Nachdem die Raketenforscher in die USA übersiedelten, nutzten die Streitkräfte ihr Know-How zuerst nicht. Die „Deutschen“ schulten zwar US-Ingenieure anhand der A-4 im Raketenbau. Doch es gab keinen Auftrag für die Entwicklung einer neuen Rakete. Lediglich von der A-4 wurden einige Dutzend erbeutete Exemplare gestartet. Viele Mitarbeiter von Brauns wechselten in dieser Zeit zu US-Firmen. Die begannen unter anderen, Raketentriebwerke zu entwickeln, z.B. North American, die später ihre Triebwerkssparte als „Rocketdyne“ ausgliederten.
Währenddessen drehten die 106 Experten die im Rahmen der Operation Paperclip in die USA übersiedelten und später auch die US-Staatsbürgerschaft übernahmen in Fort Bliss Däumchen. Wernher von Braun nutzte diese Jahre, indem er seine Vision der Raumfahrt in US-Magazinen wie „Collier“ veröffentlichte. So wurde auch Walt Disney auf ihn aufmerksam. Er erhoffte sich mit Raumfahrt- und Raketenerlebniswelten mehr Besucher für seine Parks. So entstanden mehrere Filme die von Braun populär machten.
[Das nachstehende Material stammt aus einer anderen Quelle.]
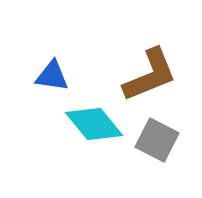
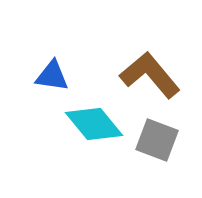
brown L-shape: rotated 108 degrees counterclockwise
gray square: rotated 6 degrees counterclockwise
Die Situation änderte sich mit dem Koreakrieg. Ein bewaffneter Konflikt mit der UdSSR schien nun wahrscheinlicher. Zudem arbeiteten die USA an der Wasserstoffbombe. Die Zielgenauigkeit der Raketen war damals noch gering und selbst mit einer Atombombe als Sprengkopf der Rakete war nicht garantiert, dass man ein militärisches Ziel zerstören würde, weil die mögliche Abweichung vom Zielpunkt größer als der Zerstörungsradius war.
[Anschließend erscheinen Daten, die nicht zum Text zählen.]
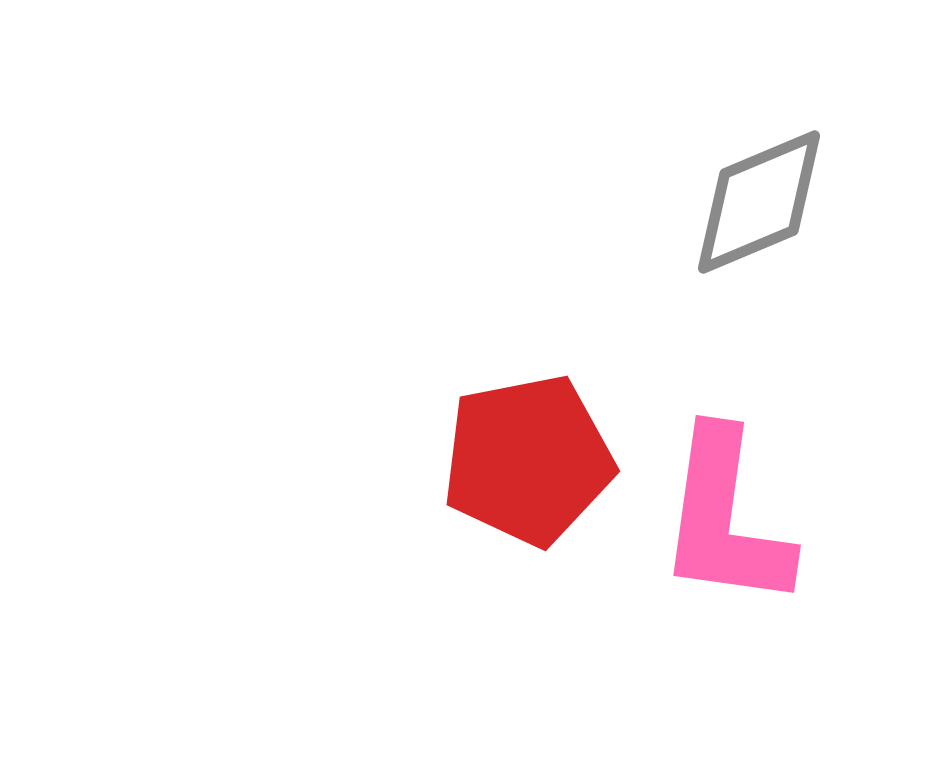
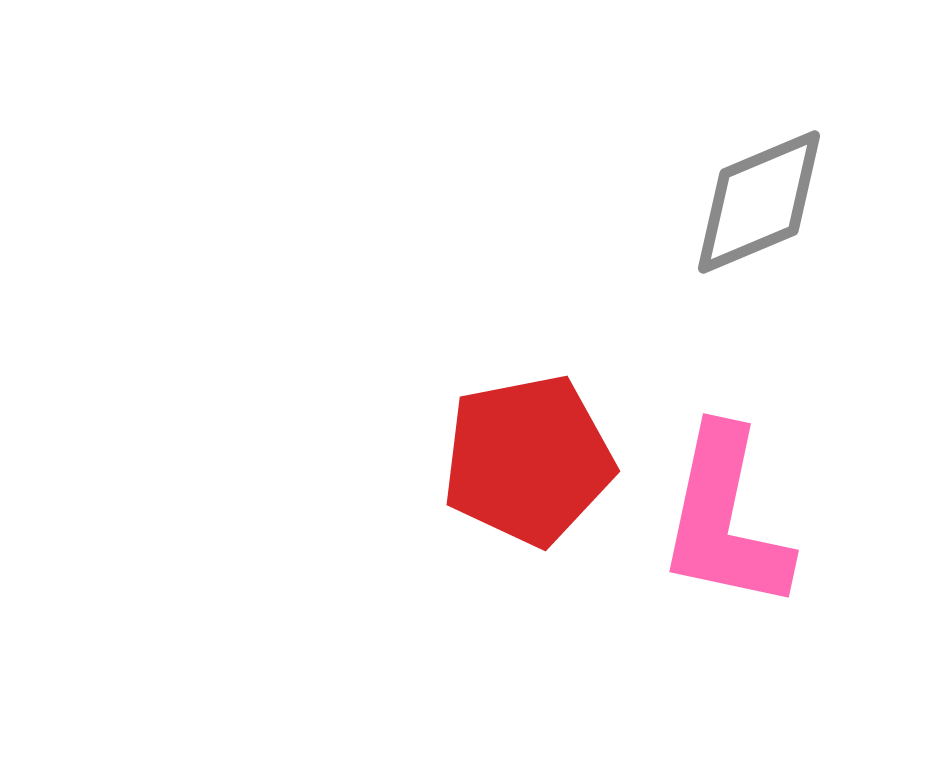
pink L-shape: rotated 4 degrees clockwise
Die Ausschreibung des Verteidigungsministeriums forderte die Beförderung eines nuklearen Sprengkopfes über eine Distanz von 200 Meilen, also rund 320 km. Betraut wurden die deutschen Raketenforscher – sie warne die einzigen die die nötige Erfahrung hatten. Die Entwicklung der PGM-11 Redstone begann 1950. Da es sich um einen direkten Nachfahren der A-4 handelte, konnte sie bereits 1952 abgeschlossen werden. Die Firma Chrysler – Autohersteller und kleiner Flugzeugbauer – bekam den Produktionsauftrag im Oktober 1952. Den Namen „Redstone“, nach dem Army Redstone Arsenal, wo sie entwickelt wurde, bekam die Rakete am 8.4.1952.
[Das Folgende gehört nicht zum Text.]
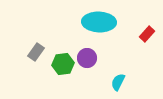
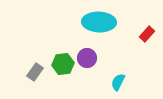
gray rectangle: moved 1 px left, 20 px down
Bemerkenswert für die damalige Zeit war, dass Wernher von Braun die Entwicklung vollständig im Army Redstone Arsenal (dem späteren Marschall Space Flight Center) durchführen konnte. Das war wie vorher Peenemünde eine militärische Einrichtung. Schon damals vergab die US-Regierung den Auftrag für die Entwicklung und Produktion normalerweise an Firmen, wie es heute allgemein üblich ist. Wernher von Braun dagegen behielt das Know-how bei seinen eigenen Leuten. Durch die Produktion der Rakete erwarb aber auch Chrysler die Fähigkeiten – Unternehmen und Regierung profitierten von diesem System.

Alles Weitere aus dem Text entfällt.